Resituons les choses là où elles doivent l’être : le 5 juin 1936, quand Blum prend officiellement le pouvoir, c’est un mois et demi avant le déclenchement de la guerre d’Espagne (le 18 juillet), et six mois après l’expérience Laval. Pierre Laval, président du Conseil entre janvier 1935 et janvier 1936, avait, en menant une politique du « franc fort », réduit la capacité de production, les dépenses de l’Etat, le traitement des fonctionnaires et les pensions de retraite (de 10 %, par décrets-lois). Cette politique brutale de déflation, semblable à celle de Brüning en Allemagne, provoqua l’effondrement de l’économie et un marasme social. En même temps, les dépenses militaires avaient reflué malgré la montée du nazisme.
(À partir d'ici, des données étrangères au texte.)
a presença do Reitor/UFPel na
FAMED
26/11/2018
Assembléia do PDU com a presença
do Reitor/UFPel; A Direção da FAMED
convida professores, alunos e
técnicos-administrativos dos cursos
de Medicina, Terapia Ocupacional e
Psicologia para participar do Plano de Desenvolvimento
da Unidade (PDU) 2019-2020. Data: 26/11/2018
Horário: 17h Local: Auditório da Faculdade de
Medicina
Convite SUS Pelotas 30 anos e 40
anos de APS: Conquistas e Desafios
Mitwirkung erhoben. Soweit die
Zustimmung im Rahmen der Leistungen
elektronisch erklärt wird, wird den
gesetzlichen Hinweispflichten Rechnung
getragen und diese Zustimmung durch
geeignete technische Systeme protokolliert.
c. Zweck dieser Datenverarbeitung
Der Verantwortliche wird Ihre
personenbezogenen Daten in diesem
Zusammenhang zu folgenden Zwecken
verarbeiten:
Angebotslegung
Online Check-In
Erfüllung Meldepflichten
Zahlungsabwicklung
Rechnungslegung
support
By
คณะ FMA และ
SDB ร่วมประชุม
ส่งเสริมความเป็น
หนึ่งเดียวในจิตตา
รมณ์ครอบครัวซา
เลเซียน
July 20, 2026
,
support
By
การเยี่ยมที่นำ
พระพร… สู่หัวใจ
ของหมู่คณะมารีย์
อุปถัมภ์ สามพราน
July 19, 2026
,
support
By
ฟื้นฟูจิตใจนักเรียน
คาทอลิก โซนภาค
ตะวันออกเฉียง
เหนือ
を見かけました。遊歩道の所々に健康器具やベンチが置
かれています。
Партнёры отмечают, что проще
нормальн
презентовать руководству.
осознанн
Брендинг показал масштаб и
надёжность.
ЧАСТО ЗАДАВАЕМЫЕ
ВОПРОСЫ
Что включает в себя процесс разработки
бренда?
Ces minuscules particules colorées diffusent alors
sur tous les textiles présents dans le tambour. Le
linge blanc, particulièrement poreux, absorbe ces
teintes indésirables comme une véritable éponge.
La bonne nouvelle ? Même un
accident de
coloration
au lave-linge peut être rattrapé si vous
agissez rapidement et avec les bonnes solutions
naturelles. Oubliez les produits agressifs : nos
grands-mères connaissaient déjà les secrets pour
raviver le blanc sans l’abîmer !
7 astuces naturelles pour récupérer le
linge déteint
Blum représente avant tout un sursaut face à cette situation sociale intérieure et à la situation internationale. L’on connaît les mesures sociales du Front populaire, prises avec l’appui des « grèves de la joie » (généralisation des conventions collectives, reconnaissance du droit syndical, augmentations de 15 % pour les salaires les moins élevés et de 7 % pour les autres, élection de délégués du personnel, les quarante heures et les congés payés, la prolongation de la scolarité obligatoire...). L’on connaît moins sa politique économique et militaire. Celle-ci était absolument opposée à celle de la synarchie financière. Blum accroît la tutelle de l’Etat sur la Banque de France et étend le droit de vote à tous les actionnaires, réservé jusqu’alors aux deux cents plus gros (les deux cents familles) pour tenter de mettre la finance au service de la collectivité. Et il procède à une remarquable politique de réarmement : adoption du plan dit « des 14 milliards », dépassant de 5 milliards les demandes de l’état-major, complété par un effort portant sur la seule marine et dépassant, lui, les 20 milliards. Si la politique Blum-Daladier avait été suivie, le potentiel des forces françaises aurait été doublé entre juin 1936 et juin 1940.
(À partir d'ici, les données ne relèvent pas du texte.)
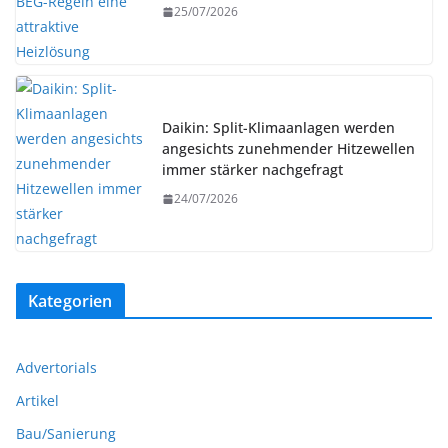
25/07/2026
Daikin: Split-Klimaanlagen werden
angesichts zunehmender Hitzewellen
immer stärker nachgefragt
24/07/2026
Kategorien
Advertorials
Artikel
Bau/Sanierung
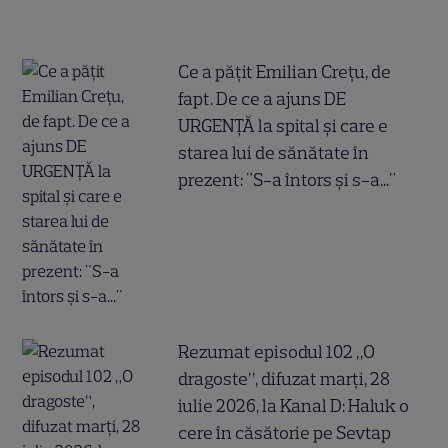
Ce a pățit Emilian Crețu, de
fapt. De ce a ajuns DE
URGENȚĂ la spital și care e
starea lui de sănătate în
prezent: "S-a întors și s-a..."
Rezumat episodul 102 „O
dragoste”, difuzat marți, 28
iulie 2026, la Kanal D: Haluk o
cere în căsătorie pe Sevtap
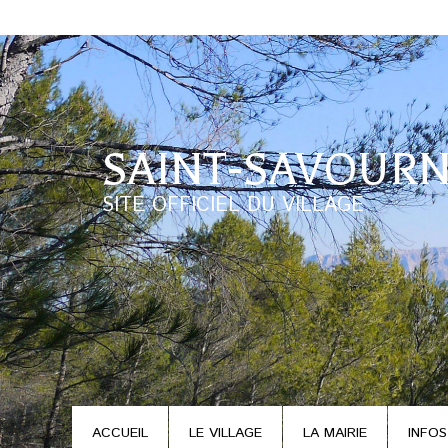
SAINT-SAVOURN
SITE OFFICIEL DU VILLAGE
ACCUEIL
LE VILLAGE
LA MAIRIE
INFOS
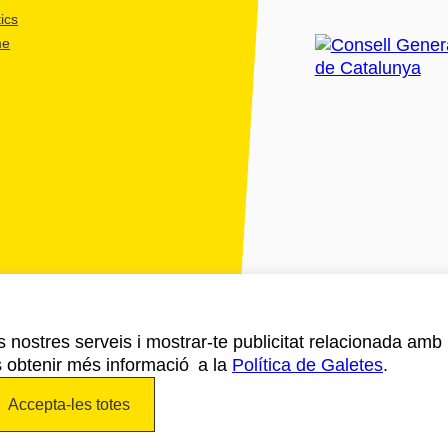
ics
me
ls nostres serveis i mostrar-te publicitat relacionada amb
s obtenir més informació a la
Política de Galetes
.
Accepta-les totes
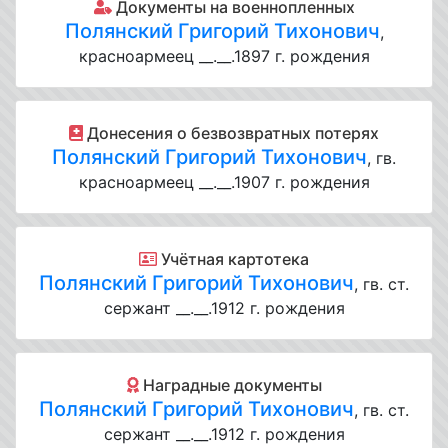
Документы на военнопленных
Полянский Григорий Тихонович
,
красноармеец __.__.1897 г. рождения
Донесения о безвозвратных потерях
Полянский Григорий Тихонович
, гв.
красноармеец __.__.1907 г. рождения
Учётная картотека
Полянский Григорий Тихонович
, гв. ст.
сержант __.__.1912 г. рождения
Наградные документы
Полянский Григорий Тихонович
, гв. ст.
сержант __.__.1912 г. рождения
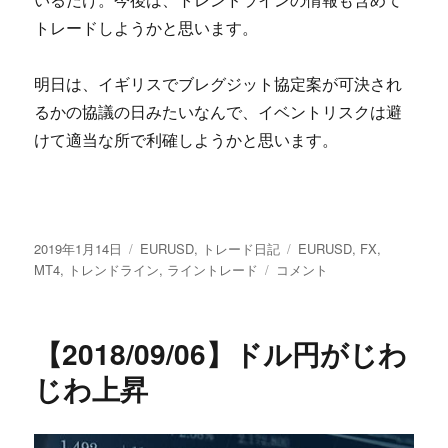
いるだけ。今後は、トレンドラインの情報も含めて
トレードしようかと思います。
明日は、イギリスでブレグジット協定案が可決され
るかの協議の日みたいなんで、イベントリスクは避
けて適当な所で利確しようかと思います。
投
カ
タ
2019年1月14日
EURUSD
,
トレード日記
EURUSD
,
FX
,
稿
テ
【実
グ
MT4
,
トレンドライン
,
ライントレード
コメント
日:
ゴ
録】
リ
ラ
ー
イ
【2018/09/06】ドル円がじわ
ン
ト
じわ上昇
レ
ー
ド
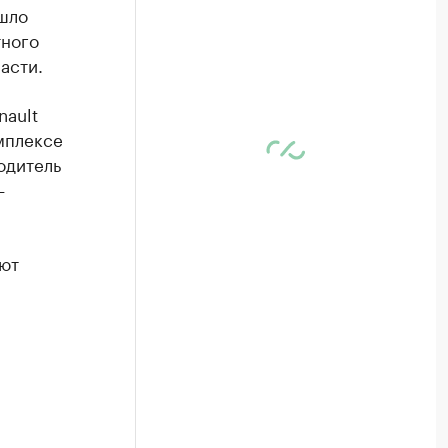
ошло
тного
асти.
nault
мплексе
одитель
—
ают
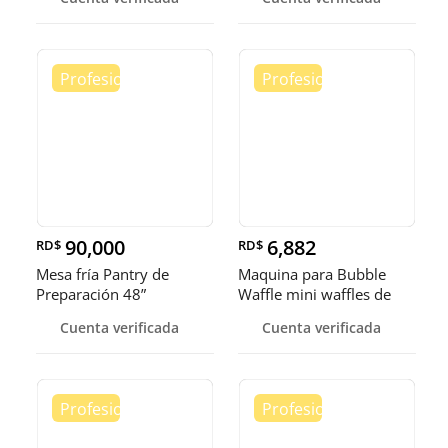
90,000
6,882
RD$
RD$
Mesa fría Pantry de
Maquina para Bubble
Preparación 48”
Waffle mini waffles de
burbuja
Cuenta verificada
Cuenta verificada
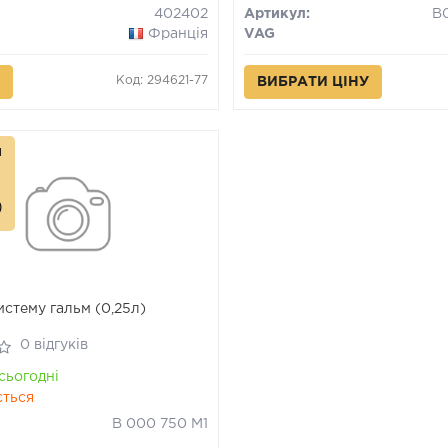
402402
Артикул:
B
Франція
VAG
Код: 294621-77
ВИБРАТИ ЦІНУ
л
истему гальм (0,25л)
0 відгуків
сьогодні
ється
B 000 750 M1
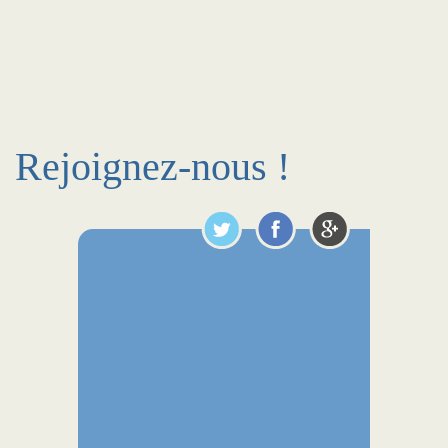
Rejoignez-nous !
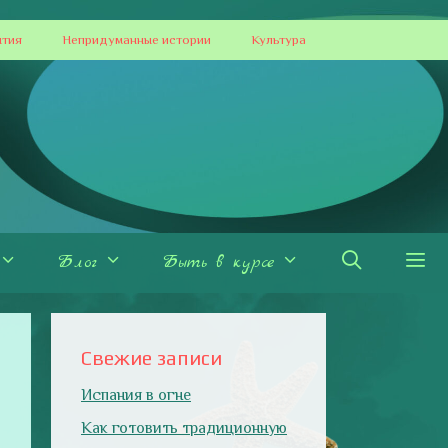
ытия
Непридуманные истории
Культура
Блог
Быть в курсе
Свежие записи
Испания в огне
Как готовить традиционную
D’où vient alors l’échec ? Du sabotage par la synarchie financière, et notamment par Pierre-Etienne Flandin, le futur chef du gouvernement (1940-1941) de Pétain, et par la faction du parti radical alliée aux Britanniques, animée par Louis Malvy et Joseph Caillaux, constituant par ailleurs un vrai « lobby franquiste » et raciste en France. Ensuite et surtout, par Londres. C’est sur les pressions de Londres, des banquiers français et du Quai d’Orsay, devenu un « temple de l’anglophilie » sous le règne d’Alexis Léger, que la Banque de France ne fut pas réellement nationalisée et le redressement militaire face à Hitler saboté : Baldwin et Chamberlain avaient une sympathie active pour Franco. Enfin, bien que l’ambassadeur William Bullitt ait dit à Roosevelt que « Blum (...) tente, à sa manière, de faire ce que vous aviez fait en Amérique », Henry Morgenthau s’opposa à l’octroi d’une aide financière à la France, « étant donné les proportions que prend son budget de guerre ». Roosevelt, plus tard, le regrettera.
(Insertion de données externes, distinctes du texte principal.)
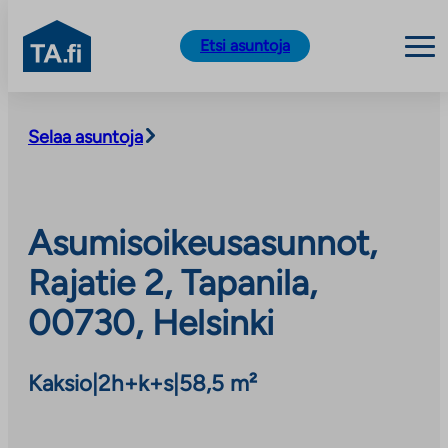
TA.fi
Etsi asuntoja
Siirry
sisältöön
Selaa asuntoja
Asumisoikeusasunnot,
Rajatie 2, Tapanila,
00730, Helsinki
Kaksio
|
2h+k+s
|
58,5 m²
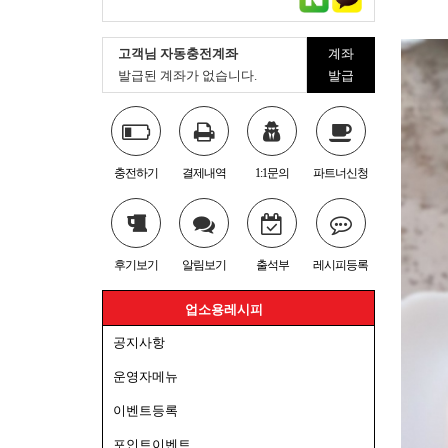
고객님 자동충전계좌
계좌
발급된 계좌가 없습니다.
발급
충전하기
결제내역
1:1문의
파트너신청
후기보기
알림보기
출석부
레시피등록
업소용레시피
공지사항
운영자메뉴
이벤트등록
포인트이벤트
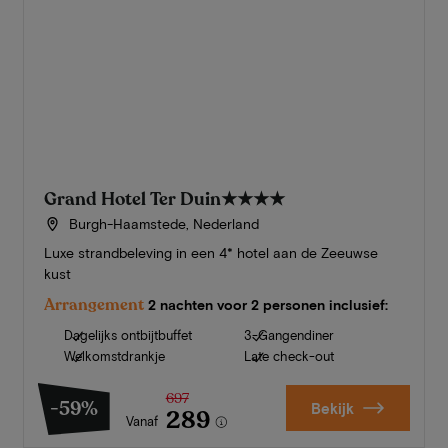
Grand Hotel Ter Duin
★★★★
Burgh-Haamstede, Nederland
Luxe strandbeleving in een 4* hotel aan de Zeeuwse
kust
Arrangement
2 nachten voor 2 personen inclusief:
Dagelijks ontbijtbuffet
3-Gangendiner
Welkomstdrankje
Late check-out
697
-59%
Bekijk
289
Vanaf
Retenons un point fondamental : Blum sous-estima le rôle de l’oligarchie financière britannique et de ses collaborateurs français. Il ne comprit pas sa volonté de détruire l’Europe. Aujourd’hui, une cabale financière transatlantique poursuit le même dessein, avec un euro qui est devenu son arme. La combattre est la principale leçon à tirer de la tentative avortée du Front populaire, tout en redonnant à Blum - un Blum qui, depuis sa prison, en novembre 1942, eut le courage d’expliquer à Roosevelt le rôle joué par de Gaulle - l’hommage qu’il mérite et à ses adversaires tout le mépris qu’inspire leur trahison ultérieure.